Aber ich habe Lust auf Wärme, Neues, andere kulturelle Umgebungen. Mexiko? Nee. Nach Spanien fliegen? Super langer Flug- ist das unwelttechnisch vereinbar? Also doch Island? Aber da ist es noch kalt und halt eher wieder nordisch. So aktualisiert Chris eines Abends unser Profil auf „find a crew“, eine Website auf der Kapitäne ihre Crew finden können und umgekehrt. Am nächsten Morgen bekommen wir eine Anfrage von einem deutschen Kapitän der von Florida über Spanien nach Griechenland segelt. Wau! Und da ist es plötzlich wieder, dieses kribbeln im Bauch auf die Aussicht etwas komplett neues, vielleicht etwas waghalsiges zu tun, Aufbruchstimmung, Vorankommen und die Aussicht auf Sonne und Fremdes. Wir schreiben zurück, dass wir große Lust hätten, trotz unseres Unwissens übers Segeln. Der Kapitän antwortet, dass er sich im Laufe der nächsten Tage melden wird zum telefonieren. Und dann warten wir.

Zwischenzeitlich reisen Holly und Francesco weiter zu einer neuen Workawaystelle nachdem sie sieben Monate und einen langen Winter in Dome Creek verbracht haben. Sie gehen uns richtig ab.

Die Tage vergehen ohne dass wir etwas neues hören. Auf erneute Mails bekommen wir keine Antwort. Also werden wir doch wieder aktiv, erstellen uns Profile auf anderen Segelplattformen und verschicken Anfragen.

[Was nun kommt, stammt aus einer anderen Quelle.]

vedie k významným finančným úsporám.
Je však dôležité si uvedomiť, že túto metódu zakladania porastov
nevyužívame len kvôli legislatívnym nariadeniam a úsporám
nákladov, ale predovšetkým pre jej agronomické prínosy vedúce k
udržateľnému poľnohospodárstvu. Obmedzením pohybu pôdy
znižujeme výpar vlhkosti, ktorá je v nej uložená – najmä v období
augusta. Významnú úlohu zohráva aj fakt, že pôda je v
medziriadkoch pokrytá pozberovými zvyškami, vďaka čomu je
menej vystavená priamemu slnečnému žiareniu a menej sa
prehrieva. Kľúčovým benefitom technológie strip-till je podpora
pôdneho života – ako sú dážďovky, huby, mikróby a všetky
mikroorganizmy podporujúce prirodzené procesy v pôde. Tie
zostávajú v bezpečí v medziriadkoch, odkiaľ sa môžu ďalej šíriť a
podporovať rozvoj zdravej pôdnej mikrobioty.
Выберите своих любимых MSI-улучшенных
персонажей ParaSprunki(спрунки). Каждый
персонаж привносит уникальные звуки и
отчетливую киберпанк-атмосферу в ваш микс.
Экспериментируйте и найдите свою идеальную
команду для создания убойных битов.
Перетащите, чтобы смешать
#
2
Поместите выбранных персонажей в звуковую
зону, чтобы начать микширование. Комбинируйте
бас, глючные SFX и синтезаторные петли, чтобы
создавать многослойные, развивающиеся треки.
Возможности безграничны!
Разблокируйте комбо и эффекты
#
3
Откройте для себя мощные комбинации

Sonntag, der 11. April kommt, das Auto ist gepackt, wir wollen zu Anna und Ilja fahren um sie in Kanada noch einmal zu sehen. Morgens bekommen wir eine Anfrage von einem Kapitän, der von den Bahamas nach Spanien segeln wird. Aber schon am 20. April losfahren will. Das ist in 9 Tagen.

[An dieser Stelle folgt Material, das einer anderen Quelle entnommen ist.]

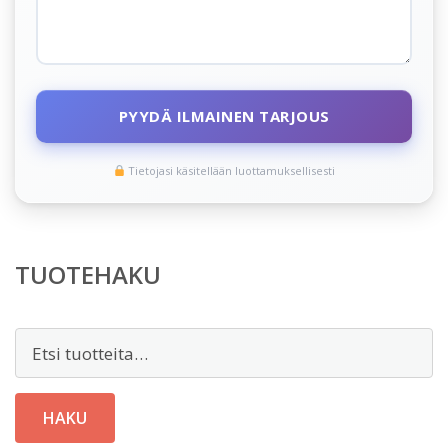
PYYDÄ ILMAINEN TARJOUS
Tietojasi käsitellään luottamuksellisesti
TUOTEHAKU
Etsi:
HAKU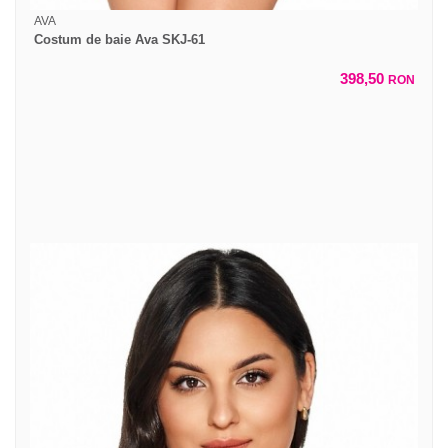
AVA
Costum de baie Ava SKJ-61
398,50
RON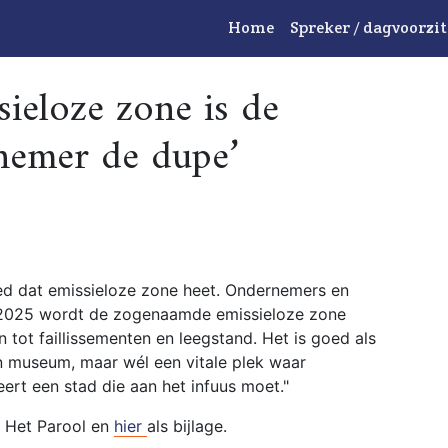
Home
Spreker / dagvoorzit
sieloze zone is de
emer de dupe’
eed dat emissieloze zone heet. Ondernemers en
i 2025 wordt de zogenaamde emissieloze zone
 tot faillissementen en leegstand. Het is goed als
én museum, maar wél een vitale plek waar
rt een stad die aan het infuus moet."
n Het Parool en
hier
als bijlage.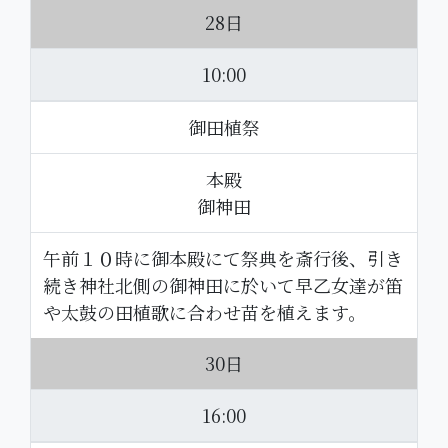
28日
10:00
御田植祭
本殿
御神田
午前１０時に御本殿にて祭典を斎行後、引き
続き神社北側の御神田に於いて早乙女達が笛
や太鼓の田植歌に合わせ苗を植えます。
30日
16:00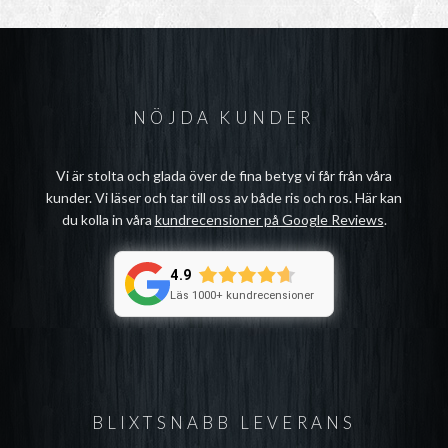
NÖJDA KUNDER
Vi är stolta och glada över de fina betyg vi får från våra
kunder. Vi läser och tar till oss av både ris och ros. Här kan
du kolla in våra
kundrecensioner på Google Reviews
.
4.9
Läs 1000+ kundrecensioner
BLIXTSNABB LEVERANS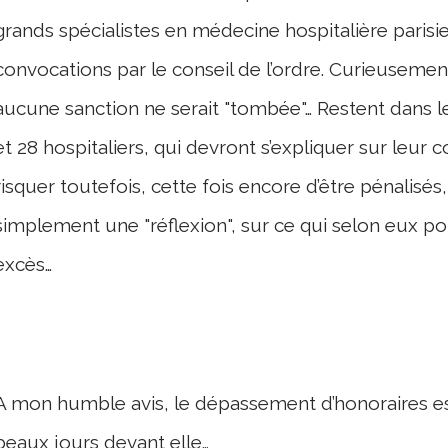
grands spécialistes en médecine hospitalière parisie
convocations par le conseil de l’ordre. Curieusement
aucune sanction ne serait "tombée"… Restent dans l
et 28 hospitaliers, qui devront s’expliquer sur leur 
risquer toutefois, cette fois encore d’être pénalisés
simplement une "réflexion", sur ce qui selon eux 
excès…
A mon humble avis, le dépassement d’honoraires es
beaux jours devant elle…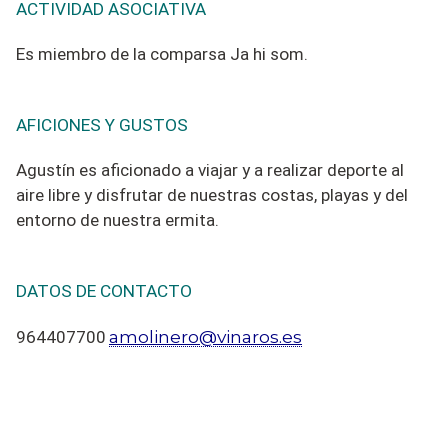
ACTIVIDAD ASOCIATIVA
Es miembro de la comparsa Ja hi som.
AFICIONES Y GUSTOS
Agustín es aficionado a viajar y a realizar deporte al
aire libre y disfrutar de nuestras costas,
playas
y del
entorno de nuestra ermita.
DATOS DE CONTACTO
amolinero@vinaros.es
964407700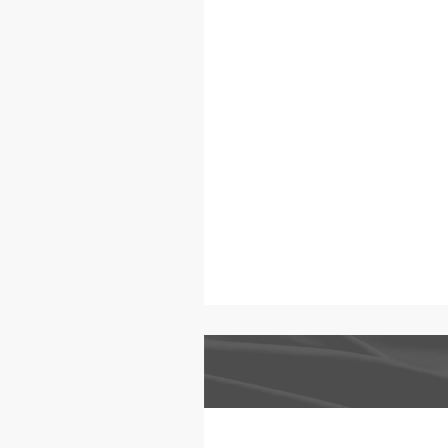
漂綠的偽
陷阱
霍善衡,潘悅
一讀
我叫外賣的
點選「走餐
到標榜著「
點，我們也
擇，然後心
常見的「道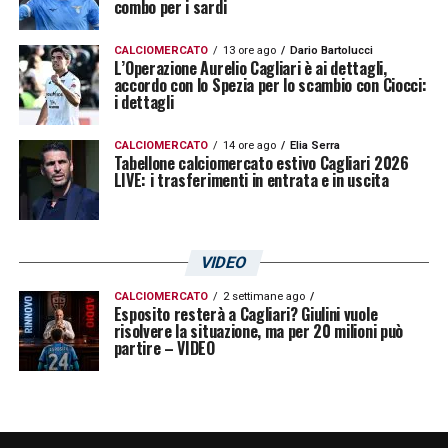
combo per i sardi
Nella città della
Lanterna
, sulla sponda
CALCIOMERCATO
13 ore ago
Dario Bartolucci
rossoblu, sono infatti ben tre le esperienze
L’Operazione Aurelio Cagliari è ai dettagli,
accordo con lo Spezia per lo scambio con Ciocci:
che hanno visto protagonista il bomber con il
i dettagli
numero 22 sulla schiena. E non a caso, la
CALCIOMERCATO
14 ore ago
Elia Serra
figura di Stefano Capozucca rappresenta
Tabellone calciomercato estivo Cagliari 2026
LIVE: i trasferimenti in entrata e in uscita
l’altro elemento di continuità in questa sfida
tutta personale. La parentesi genoana è
senza dubbio quella che ha regalato le
VIDEO
migliori soddisfazioni in carriera: 31 gol e 8
CALCIOMERCATO
2 settimane ago
assist in 73 presenze, meglio di quanto fatto
Esposito resterà a Cagliari? Giulini vuole
risolvere la situazione, ma per 20 milioni può
con la maglia del
Milan
, club a cui è stato a
partire – VIDEO
lungo legato nonostante i prestiti in lungo e
in largo per l’Italia.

Wir verabschieden uns von unseren liebgewonnenen Nachbarn Walter und Diana und genießen den letzten Tag hier, inmitten der Wildnis. Zwischendurch fällt der Strom aus, also müssen wir den Generator anschalten um dann um 17 Uhr mit dem Kapitän zu telefonieren. Er hat den Atlantik schon 8 mal überquert und macht Charterfahrten. Da die Saison im Golf von Mexiko zu Ende ist wird er den Katamaran nach Spanien übersetzen um dort weiterzuarbeiten. Und wir dürfen mitfahren. Also sagen wir zu. Und ändern unsere Pläne um 180 Grad: anstatt morgen zu Anna und Ilja zu fahren werden wir 850km nach Vancouver durchprügeln, hoffen, dass wir unser Auto innerhalb von 4 Tagen verkaufen und werden uns auf unsere Rucksäcke verkleinern um dann am 17. April einmal quer über die USA zu den Bahamas zu fliegen.

Nun denn, wünscht uns Glück, dass wir das alles inklusive 72h sau teurer Coronatest hinbekommen.

Wir melden uns in ein paar Tagen wieder.